With New Jersey still in Stage 1 of its reopening plan – and with Stage 2 set for Monday, June 15 – Gov. Phil Murphy addressed Asbury Park’s widely watched plan to reopen indoor dining within its city limits, calling the actions “… inconsistent with my executive order.”

He added, “We cannot have one set of rules for one town, and another for another town. We move as one state, guided by science and data. Period.”

Murphy appeared to be referring to March’s Executive Order No. 108, which essentially stipulates, in part, that municipalities and counties cannot create their own rules, separate and apart from the state’s executive orders and administrative orders.

Unemployment Update

Unemployment claims for the week ending June 6 were 23,166, adding slightly to what is now a cumulative total of 1,215,167 unemployment claims since March 15, the New Jersey Department of Labor and Workforce Development (LWD) announced today.
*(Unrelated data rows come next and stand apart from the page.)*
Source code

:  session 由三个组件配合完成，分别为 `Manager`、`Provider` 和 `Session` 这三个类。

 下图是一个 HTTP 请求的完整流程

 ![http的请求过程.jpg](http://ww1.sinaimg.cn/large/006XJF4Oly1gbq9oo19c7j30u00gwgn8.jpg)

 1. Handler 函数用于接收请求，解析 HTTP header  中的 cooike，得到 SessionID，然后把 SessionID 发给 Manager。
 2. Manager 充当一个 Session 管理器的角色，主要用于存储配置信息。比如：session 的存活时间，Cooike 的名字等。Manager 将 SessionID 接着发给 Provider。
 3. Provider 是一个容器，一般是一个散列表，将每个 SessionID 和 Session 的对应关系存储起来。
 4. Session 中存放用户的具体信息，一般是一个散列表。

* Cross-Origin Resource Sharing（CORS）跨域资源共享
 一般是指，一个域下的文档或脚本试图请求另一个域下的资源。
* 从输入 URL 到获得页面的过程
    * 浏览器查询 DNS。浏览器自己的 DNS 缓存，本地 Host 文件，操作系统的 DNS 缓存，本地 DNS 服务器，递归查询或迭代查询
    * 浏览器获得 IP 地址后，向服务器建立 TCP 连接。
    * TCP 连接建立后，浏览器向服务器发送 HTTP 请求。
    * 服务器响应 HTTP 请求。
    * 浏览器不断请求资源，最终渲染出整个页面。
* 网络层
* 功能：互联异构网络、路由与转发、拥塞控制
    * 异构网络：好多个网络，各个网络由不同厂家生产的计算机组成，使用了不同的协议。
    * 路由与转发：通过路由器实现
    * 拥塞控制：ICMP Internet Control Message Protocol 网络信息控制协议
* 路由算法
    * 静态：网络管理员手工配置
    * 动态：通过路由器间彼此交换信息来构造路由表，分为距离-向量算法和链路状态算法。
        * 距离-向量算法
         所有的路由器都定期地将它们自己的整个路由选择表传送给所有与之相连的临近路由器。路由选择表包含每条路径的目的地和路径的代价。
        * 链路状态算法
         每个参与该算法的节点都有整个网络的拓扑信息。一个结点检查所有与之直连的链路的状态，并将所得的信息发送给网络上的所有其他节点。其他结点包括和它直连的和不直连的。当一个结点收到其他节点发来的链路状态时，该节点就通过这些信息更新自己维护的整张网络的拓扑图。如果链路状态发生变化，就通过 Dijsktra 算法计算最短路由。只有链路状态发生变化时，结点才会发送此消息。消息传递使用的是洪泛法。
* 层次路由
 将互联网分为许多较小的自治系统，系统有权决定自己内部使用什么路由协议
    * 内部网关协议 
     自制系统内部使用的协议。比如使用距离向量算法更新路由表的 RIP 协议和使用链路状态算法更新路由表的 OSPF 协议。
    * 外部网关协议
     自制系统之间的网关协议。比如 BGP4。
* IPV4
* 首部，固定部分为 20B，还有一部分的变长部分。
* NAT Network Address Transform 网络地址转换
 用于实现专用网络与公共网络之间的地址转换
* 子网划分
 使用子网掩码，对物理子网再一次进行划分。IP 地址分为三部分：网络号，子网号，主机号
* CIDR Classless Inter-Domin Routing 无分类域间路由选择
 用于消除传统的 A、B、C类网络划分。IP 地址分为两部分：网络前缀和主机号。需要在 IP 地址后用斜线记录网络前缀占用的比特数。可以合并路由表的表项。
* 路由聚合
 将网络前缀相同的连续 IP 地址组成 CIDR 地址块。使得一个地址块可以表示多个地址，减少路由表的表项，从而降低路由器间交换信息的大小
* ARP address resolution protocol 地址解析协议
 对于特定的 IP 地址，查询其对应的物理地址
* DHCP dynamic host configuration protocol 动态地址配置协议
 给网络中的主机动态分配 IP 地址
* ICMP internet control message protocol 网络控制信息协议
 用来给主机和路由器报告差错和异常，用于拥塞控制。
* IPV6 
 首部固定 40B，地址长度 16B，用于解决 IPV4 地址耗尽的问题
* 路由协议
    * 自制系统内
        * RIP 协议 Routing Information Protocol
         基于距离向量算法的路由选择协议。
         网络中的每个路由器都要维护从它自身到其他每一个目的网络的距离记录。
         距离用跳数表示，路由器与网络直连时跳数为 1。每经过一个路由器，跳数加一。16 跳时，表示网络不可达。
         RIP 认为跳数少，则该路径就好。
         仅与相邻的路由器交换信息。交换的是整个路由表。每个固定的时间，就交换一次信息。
The state’s entire nonfarm workforce is 4.2 million.

Of the unemployment scenario, Murphy said at today’s press conference, “The number of New Jerseyans who have claimed weekly benefits since COVID-19 sidelined so many of our businesses is by far the largest volume the state labor department has ever served in such a short period of time.”

Murphy added that 94% of claimants have been paid, receiving a total of $6.5 billion, “and the [New Jersey Department of Labor & Workforce Development] will not rest until every claim is settled and every penny is properly distributed.”
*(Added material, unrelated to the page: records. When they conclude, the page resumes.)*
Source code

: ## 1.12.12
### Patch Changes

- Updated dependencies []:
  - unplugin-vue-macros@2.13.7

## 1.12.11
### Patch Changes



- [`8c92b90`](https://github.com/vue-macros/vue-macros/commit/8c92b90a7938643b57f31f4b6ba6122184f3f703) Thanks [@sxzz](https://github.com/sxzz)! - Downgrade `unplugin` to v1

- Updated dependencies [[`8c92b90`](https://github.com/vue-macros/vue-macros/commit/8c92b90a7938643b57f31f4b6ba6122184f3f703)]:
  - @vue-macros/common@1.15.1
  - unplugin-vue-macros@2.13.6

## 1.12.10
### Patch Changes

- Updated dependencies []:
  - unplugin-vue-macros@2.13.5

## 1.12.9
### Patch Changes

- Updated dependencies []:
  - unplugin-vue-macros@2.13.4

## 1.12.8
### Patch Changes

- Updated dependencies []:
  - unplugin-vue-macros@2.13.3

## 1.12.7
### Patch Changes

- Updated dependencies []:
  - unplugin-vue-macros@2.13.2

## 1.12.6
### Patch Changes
LWD Commissioner Robert Asaro-Angelo was present at today’s press conference, and noted that the department’s new, contracted call center will begin operating next week, and that “this will have a significant impact on being able to have more claimants talk to somebody.”

He added, “And this is in addition to the hundreds more of our own employees and staff lent to us from other state agencies who are continually being enlisted to help us. This is incredibly important, because it will free up our more experienced agents to focus on more complex claims in which there is a sticking point.”

Not Returning to Work

Asaro-Angelo said that while the unemployment insurance system places a great emphasis on working and attempting to find work, he added: “Nevertheless, our laws make clear that where [an employee] raises substantial health and safety concerns, and the employer fails to remedy such concerns, that worker may lawfully refuse to return to work and continue collecting UI benefits. This determination is highly fact specific, and it is not easily met.” He said that LWD is today releasing guidance surrounding these principles for both businesses and workers, within the context of the coronavirus pandemic.
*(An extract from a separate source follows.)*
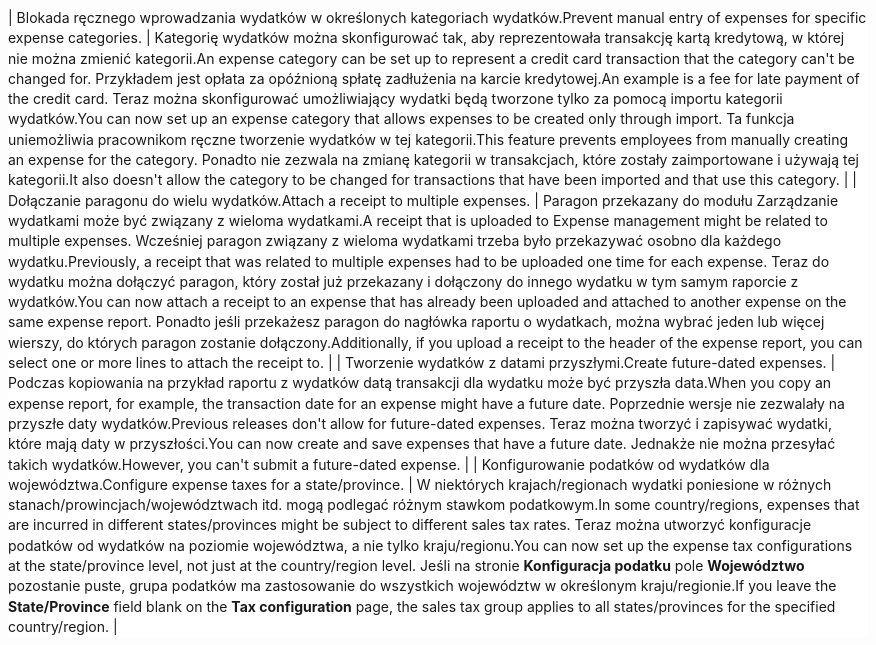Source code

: | <span data-ttu-id="447ba-197">Blokada ręcznego wprowadzania wydatków w określonych kategoriach wydatków.</span><span class="sxs-lookup"><span data-stu-id="447ba-197">Prevent manual entry of expenses for specific expense categories.</span></span> | <span data-ttu-id="447ba-198">Kategorię wydatków można skonfigurować tak, aby reprezentowała transakcję kartą kredytową, w której nie można zmienić kategorii.</span><span class="sxs-lookup"><span data-stu-id="447ba-198">An expense category can be set up to represent a credit card transaction that the category can't be changed for.</span></span> <span data-ttu-id="447ba-199">Przykładem jest opłata za opóźnioną spłatę zadłużenia na karcie kredytowej.</span><span class="sxs-lookup"><span data-stu-id="447ba-199">An example is a fee for late payment of the credit card.</span></span> <span data-ttu-id="447ba-200">Teraz można skonfigurować umożliwiający wydatki będą tworzone tylko za pomocą importu kategorii wydatków.</span><span class="sxs-lookup"><span data-stu-id="447ba-200">You can now set up an expense category that allows expenses to be created only through import.</span></span> <span data-ttu-id="447ba-201">Ta funkcja uniemożliwia pracownikom ręczne tworzenie wydatków w tej kategorii.</span><span class="sxs-lookup"><span data-stu-id="447ba-201">This feature prevents employees from manually creating an expense for the category.</span></span> <span data-ttu-id="447ba-202">Ponadto nie zezwala na zmianę kategorii w transakcjach, które zostały zaimportowane i używają tej kategorii.</span><span class="sxs-lookup"><span data-stu-id="447ba-202">It also doesn't allow the category to be changed for transactions that have been imported and that use this category.</span></span> |
| <span data-ttu-id="447ba-203">Dołączanie paragonu do wielu wydatków.</span><span class="sxs-lookup"><span data-stu-id="447ba-203">Attach a receipt to multiple expenses.</span></span> | <span data-ttu-id="447ba-204">Paragon przekazany do modułu Zarządzanie wydatkami może być związany z wieloma wydatkami.</span><span class="sxs-lookup"><span data-stu-id="447ba-204">A receipt that is uploaded to Expense management might be related to multiple expenses.</span></span> <span data-ttu-id="447ba-205">Wcześniej paragon związany z wieloma wydatkami trzeba było przekazywać osobno dla każdego wydatku.</span><span class="sxs-lookup"><span data-stu-id="447ba-205">Previously, a receipt that was related to multiple expenses had to be uploaded one time for each expense.</span></span> <span data-ttu-id="447ba-206">Teraz do wydatku można dołączyć paragon, który został już przekazany i dołączony do innego wydatku w tym samym raporcie z wydatków.</span><span class="sxs-lookup"><span data-stu-id="447ba-206">You can now attach a receipt to an expense that has already been uploaded and attached to another expense on the same expense report.</span></span> <span data-ttu-id="447ba-207">Ponadto jeśli przekażesz paragon do nagłówka raportu o wydatkach, można wybrać jeden lub więcej wierszy, do których paragon zostanie dołączony.</span><span class="sxs-lookup"><span data-stu-id="447ba-207">Additionally, if you upload a receipt to the header of the expense report, you can select one or more lines to attach the receipt to.</span></span> |
| <span data-ttu-id="447ba-208">Tworzenie wydatków z datami przyszłymi.</span><span class="sxs-lookup"><span data-stu-id="447ba-208">Create future-dated expenses.</span></span> | <span data-ttu-id="447ba-209">Podczas kopiowania na przykład raportu z wydatków datą transakcji dla wydatku może być przyszła data.</span><span class="sxs-lookup"><span data-stu-id="447ba-209">When you copy an expense report, for example, the transaction date for an expense might have a future date.</span></span> <span data-ttu-id="447ba-210">Poprzednie wersje nie zezwalały na przyszłe daty wydatków.</span><span class="sxs-lookup"><span data-stu-id="447ba-210">Previous releases don't allow for future-dated expenses.</span></span> <span data-ttu-id="447ba-211">Teraz można tworzyć i zapisywać wydatki, które mają daty w przyszłości.</span><span class="sxs-lookup"><span data-stu-id="447ba-211">You can now create and save expenses that have a future date.</span></span> <span data-ttu-id="447ba-212">Jednakże nie można przesyłać takich wydatków.</span><span class="sxs-lookup"><span data-stu-id="447ba-212">However, you can't submit a future-dated expense.</span></span> |
| <span data-ttu-id="447ba-213">Konfigurowanie podatków od wydatków dla województwa.</span><span class="sxs-lookup"><span data-stu-id="447ba-213">Configure expense taxes for a state/province.</span></span> | <span data-ttu-id="447ba-214">W niektórych krajach/regionach wydatki poniesione w różnych stanach/prowincjach/województwach itd. mogą podlegać różnym stawkom podatkowym.</span><span class="sxs-lookup"><span data-stu-id="447ba-214">In some country/regions, expenses that are incurred in different states/provinces might be subject to different sales tax rates.</span></span> <span data-ttu-id="447ba-215">Teraz można utworzyć konfiguracje podatków od wydatków na poziomie województwa, a nie tylko kraju/regionu.</span><span class="sxs-lookup"><span data-stu-id="447ba-215">You can now set up the expense tax configurations at the state/province level, not just at the country/region level.</span></span> <span data-ttu-id="447ba-216">Jeśli na stronie **Konfiguracja podatku** pole **Województwo** pozostanie puste, grupa podatków ma zastosowanie do wszystkich województw w określonym kraju/regionie.</span><span class="sxs-lookup"><span data-stu-id="447ba-216">If you leave the **State/Province** field blank on the **Tax configuration** page, the sales tax group applies to all states/provinces for the specified country/region.</span></span> |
The guidance additionally focuses on high-risk individuals with serious, underlying health conditions, as well as people who are unable to return to work because a child’s school or daycare facility remains shuttered due the coronavirus pandemic (the latter individuals may be eligible for Pandemic Unemployment Assistance, he said). More details are available at

Separately, LWD is receiving $8.5 million via the COVID-19 Disaster Recovery National Dislocated Worker Grant from the United States Department of Labor, according to Asaro-Angelo. These monies, he said, will be used for partnering with county workforce development boards on “job development, short-term skills training, and on-the-job training.”

He added, “As some jobs wane because of the pandemic, and new opportunities are created in its wake, we want to make sure we are doing all we can to prepare New Jerseyans for the future of work in this great, resilient state.”